I saw one of those pinwheel mints you get at Christmas sometimes, and thought “wow that would look good on an F unit” and went on and painted it, it’s pretty good for just being painted with a brush. The decals are from a Revell 1/76 Vought F-4U Corsair, I know they’re not the correct size, but I like ‘em.


----------



## Old_Hobo (Feb 20, 2014)

No problem using 1/76 decals on an HO (1/87) locomotive....especially when the paint scheme is a fantasy one.....there’s no real one for anyone to compare the sizes of the numbering and lettering, so you’re good.....


----------



## mopac (Feb 24, 2011)

Nice line up of locomotives. Enjoy.
Thanks for showing.


----------



## gunrunnerjohn (Nov 10, 2010)

Old_Hobo said:


> No problem using 1/76 decals on an HO (1/87) locomotive....especially when the paint scheme is a fantasy one.....there’s no real one for anyone to compare the sizes of the numbering and lettering, so you’re good.....

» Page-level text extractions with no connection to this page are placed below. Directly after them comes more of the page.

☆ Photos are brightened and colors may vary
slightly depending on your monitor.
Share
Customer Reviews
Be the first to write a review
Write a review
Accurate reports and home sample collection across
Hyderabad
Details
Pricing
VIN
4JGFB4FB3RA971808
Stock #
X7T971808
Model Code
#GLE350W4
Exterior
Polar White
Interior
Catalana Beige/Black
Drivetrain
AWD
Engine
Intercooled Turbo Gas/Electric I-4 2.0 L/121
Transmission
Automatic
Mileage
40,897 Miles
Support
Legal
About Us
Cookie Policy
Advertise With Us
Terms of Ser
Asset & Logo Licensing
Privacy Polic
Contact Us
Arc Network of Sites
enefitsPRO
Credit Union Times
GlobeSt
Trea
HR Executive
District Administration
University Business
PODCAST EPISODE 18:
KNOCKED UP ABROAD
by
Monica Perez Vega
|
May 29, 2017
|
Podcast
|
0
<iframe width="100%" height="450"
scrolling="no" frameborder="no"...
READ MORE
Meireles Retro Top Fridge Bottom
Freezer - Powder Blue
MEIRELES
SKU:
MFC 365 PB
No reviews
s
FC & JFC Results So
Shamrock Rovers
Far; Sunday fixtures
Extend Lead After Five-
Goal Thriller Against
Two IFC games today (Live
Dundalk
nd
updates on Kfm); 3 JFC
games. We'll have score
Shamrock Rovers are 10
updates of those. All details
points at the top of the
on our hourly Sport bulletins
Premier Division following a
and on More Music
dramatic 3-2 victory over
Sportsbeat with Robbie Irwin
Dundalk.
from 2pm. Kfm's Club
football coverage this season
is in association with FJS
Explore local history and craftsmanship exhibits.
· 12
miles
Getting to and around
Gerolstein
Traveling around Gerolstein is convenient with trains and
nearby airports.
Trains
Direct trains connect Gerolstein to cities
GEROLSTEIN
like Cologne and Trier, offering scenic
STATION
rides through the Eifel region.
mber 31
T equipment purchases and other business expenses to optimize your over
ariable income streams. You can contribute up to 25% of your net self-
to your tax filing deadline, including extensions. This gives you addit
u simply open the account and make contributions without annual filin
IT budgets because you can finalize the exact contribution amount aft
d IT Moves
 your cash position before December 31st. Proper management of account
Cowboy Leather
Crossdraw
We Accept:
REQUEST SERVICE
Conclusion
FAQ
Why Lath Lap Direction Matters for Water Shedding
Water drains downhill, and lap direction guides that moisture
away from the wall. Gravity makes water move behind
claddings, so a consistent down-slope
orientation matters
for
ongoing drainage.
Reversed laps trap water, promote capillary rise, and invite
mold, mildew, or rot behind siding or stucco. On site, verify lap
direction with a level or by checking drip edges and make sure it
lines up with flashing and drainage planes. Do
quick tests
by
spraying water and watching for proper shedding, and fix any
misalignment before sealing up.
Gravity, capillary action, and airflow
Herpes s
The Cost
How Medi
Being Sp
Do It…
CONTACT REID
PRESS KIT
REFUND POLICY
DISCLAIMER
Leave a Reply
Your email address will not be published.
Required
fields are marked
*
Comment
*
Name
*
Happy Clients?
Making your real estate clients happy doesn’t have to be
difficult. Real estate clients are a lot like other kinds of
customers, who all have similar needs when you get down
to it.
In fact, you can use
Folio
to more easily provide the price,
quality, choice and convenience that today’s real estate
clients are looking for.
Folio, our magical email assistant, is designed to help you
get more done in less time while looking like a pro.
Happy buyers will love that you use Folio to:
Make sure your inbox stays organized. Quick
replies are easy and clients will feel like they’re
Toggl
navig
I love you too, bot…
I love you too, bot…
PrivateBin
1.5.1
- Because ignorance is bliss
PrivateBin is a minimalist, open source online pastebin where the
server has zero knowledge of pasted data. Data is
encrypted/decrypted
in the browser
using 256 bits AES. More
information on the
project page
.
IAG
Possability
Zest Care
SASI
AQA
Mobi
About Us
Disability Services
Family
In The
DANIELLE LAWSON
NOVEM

That's probably true, but I believe these are N-scale locomotives.


----------



## Old_Hobo (Feb 20, 2014)

You are correct John.....I made an error on the scale here......but the same end result holds true.....if there is no “real” piece of equipment to compare to a fantasy model car, then you’re still good.....


----------



## gunrunnerjohn (Nov 10, 2010)

You're good if the huge decal will fit on an N-scale locomotive.


----------



## Old_Hobo (Feb 20, 2014)

Depends on what size the decal image is, I guess.....


----------